Work to be completed —
An exact copy of the entries below is the expected answer.

★ ★ ★ ★ ★

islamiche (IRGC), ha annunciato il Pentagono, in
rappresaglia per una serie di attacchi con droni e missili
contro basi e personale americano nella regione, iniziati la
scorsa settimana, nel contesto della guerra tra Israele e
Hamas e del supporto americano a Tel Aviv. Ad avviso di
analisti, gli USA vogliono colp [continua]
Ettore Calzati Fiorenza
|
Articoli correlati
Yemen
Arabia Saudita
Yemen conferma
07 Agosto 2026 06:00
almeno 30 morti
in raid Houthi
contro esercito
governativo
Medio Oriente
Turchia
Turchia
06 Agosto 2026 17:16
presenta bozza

★ ★ ★ ★ ★

Solution to this exercise —
islamiche (IRGC), ha annunciato il Pentagono, in
rappresaglia per una serie di attacchi con droni e missili
contro basi e personale americano nella regione, iniziati la
scorsa settimana, nel contesto della guerra tra Israele e
Hamas e del supporto americano a Tel Aviv. Ad avviso di
analisti, gli USA vogliono colp [continua]
Ettore Calzati Fiorenza
|
Articoli correlati
Yemen
Arabia Saudita
Yemen conferma
07 Agosto 2026 06:00
almeno 30 morti
in raid Houthi
contro esercito
governativo
Medio Oriente
Turchia
Turchia
06 Agosto 2026 17:16
presenta bozza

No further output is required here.